Natasha Harris died suddenly of cardiac arrest three years ago. According to Harris’ family, the 31-year-old was addicted to Coca-Cola, drinking upwards of 10 litres a day and suffering withdrawal symptoms if she went without the carbonated drink.

According to New Zealand’s TVNZ, a coroner’s report released Tuesday connects Harris’ death with excessive Coke consumption.

Coroner David Crerar said her Coca-Cola intake had given rise to cardiac arrhythmia, a condition in which the heart beats too fast or too slow.

“It is more likely than not that the drinking of large quantities of Coke was a substantial factor that contributed to the development of the metabolic imbalances which gave rise to the arrhythmia,” wrote Crerar.

Harris suffered from a myriad of other health complications, including liver problems and tooth decay.

The coroner’s report also points out that at least one of Harris’ eight children were born without enamel on their teeth, which should have been treated as a warning, according to TVNZ.

In the wake of Harris’s death, Crerar has suggested that food-safety warnings on carbonated drinks may be insufficient in protecting consumers.

Coca-Cola responded to the report, saying they were “disappointed” in the coroner’s findings.

“We are disappointed that the coroner has chosen to focus on the combination of Ms.
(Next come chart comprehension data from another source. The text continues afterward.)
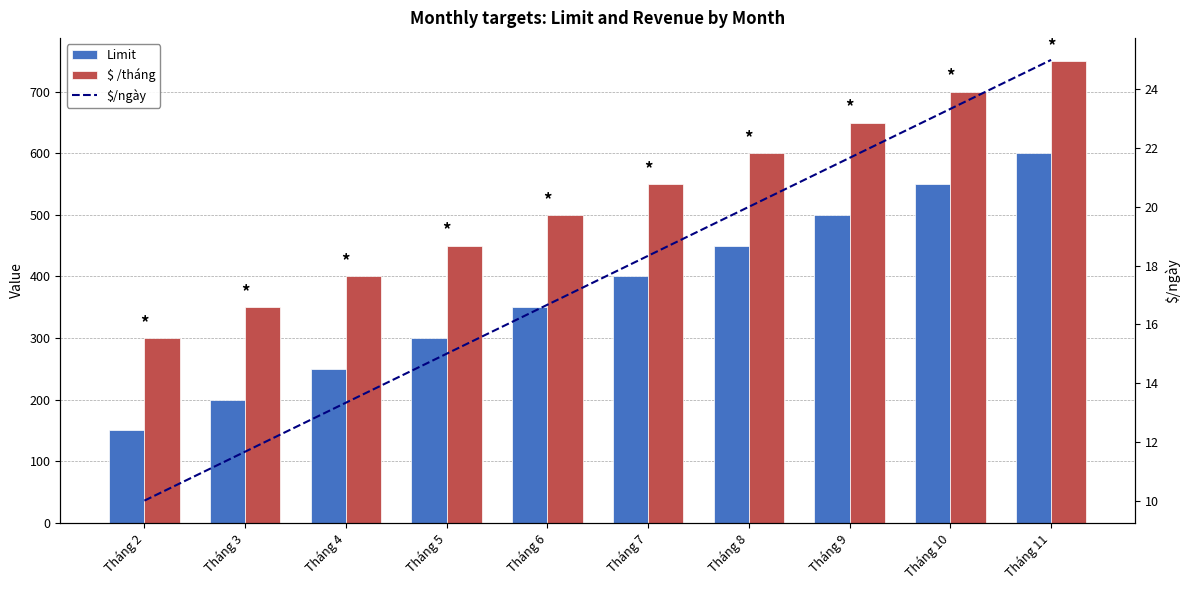

What is the difference between the $/ngày values at Tháng 8 and Tháng 9?

1.7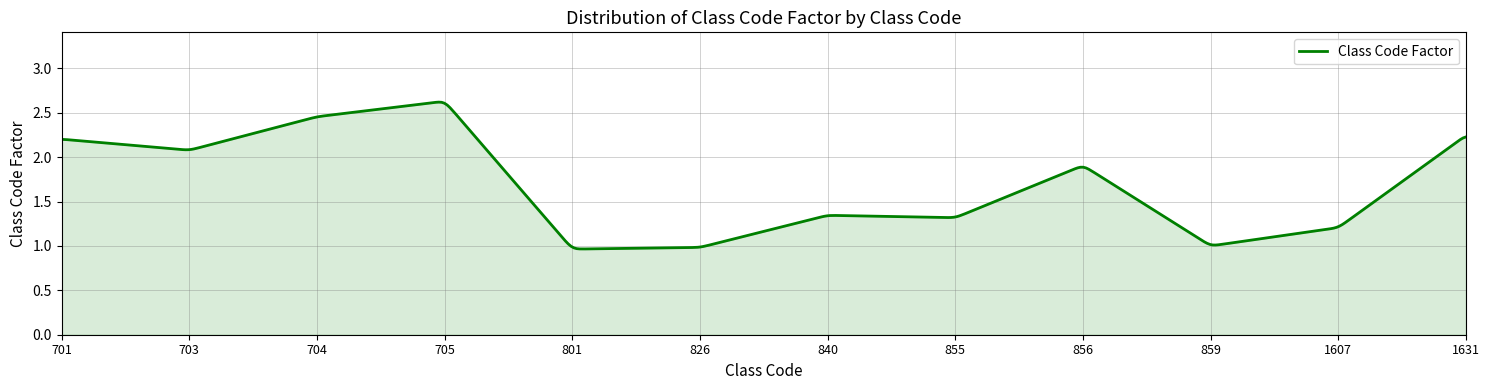

How many categories are shown in the chart?

500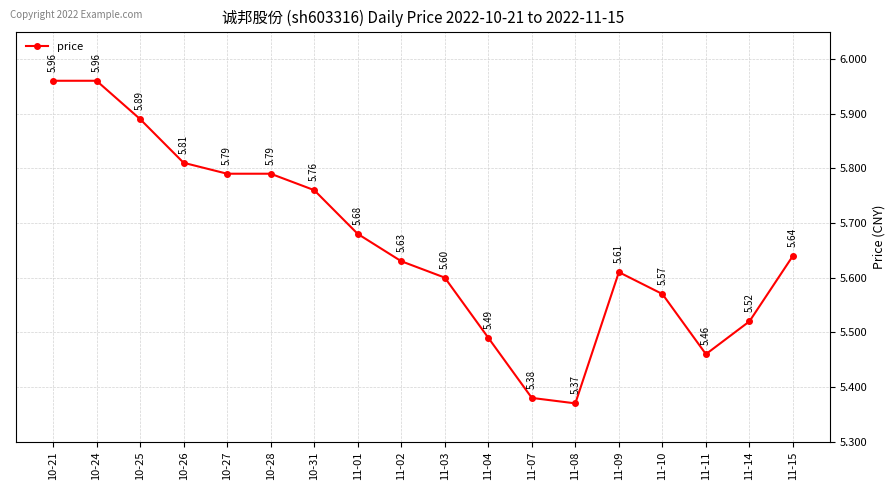

What is the difference between the maximum and minimum values?

0.6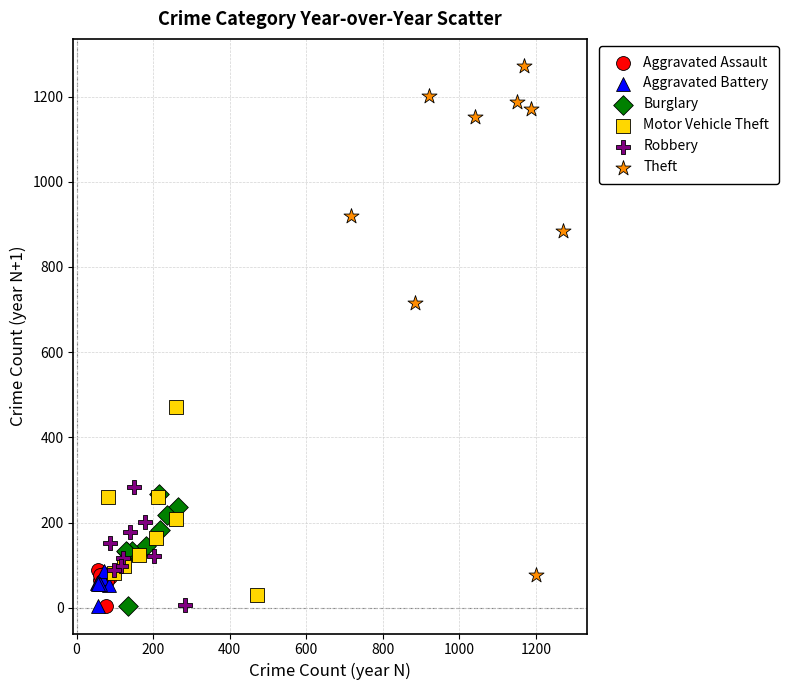

Which series has the largest Y range (max minus min)?

Theft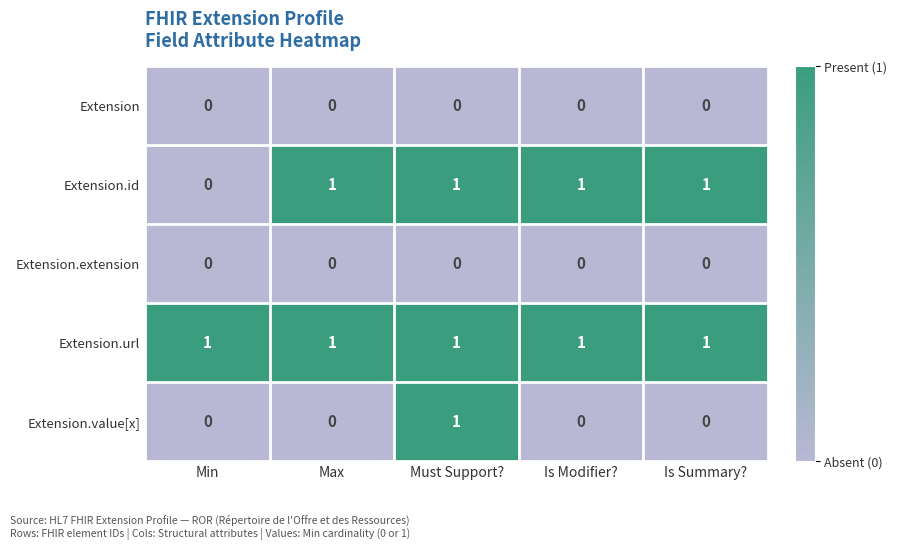

Is the value of Extension.id at Max greater than the value of Extension at Max?

Yes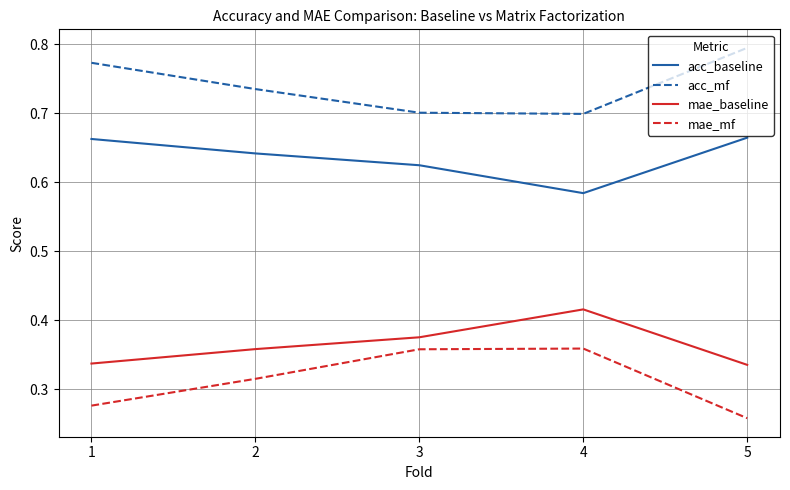

Is the value of acc_mf at 3 greater than the value of mae_baseline at 2?

Yes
Harris’ excessive consumption of Coca-Cola together with other health and lifestyle factors as the probable cause of death,” reads the statement sent to TVNZ. “This is contrary to the evidence that showed the experts could not agree on the most likely cause.”

The company released an earlier statement on Harris’s death during a 2012 inquiry, suggesting the gross consumption of any food product, including water, over a short period of time can be “dramatically symptomatic.”

Health Canada recommends a maximum caffeine intake of 400 mg per day. The agency doesn’t give a specific guideline for sugar intake, but points to the Institute of Medicine recommendation that no more than 25 per cent of total daily calorie intake come from added sugars. 

Crerar calculated that drinking 10 litres of Coke per day would amount to 970mg of caffeine and more than 1kg of sugar daily.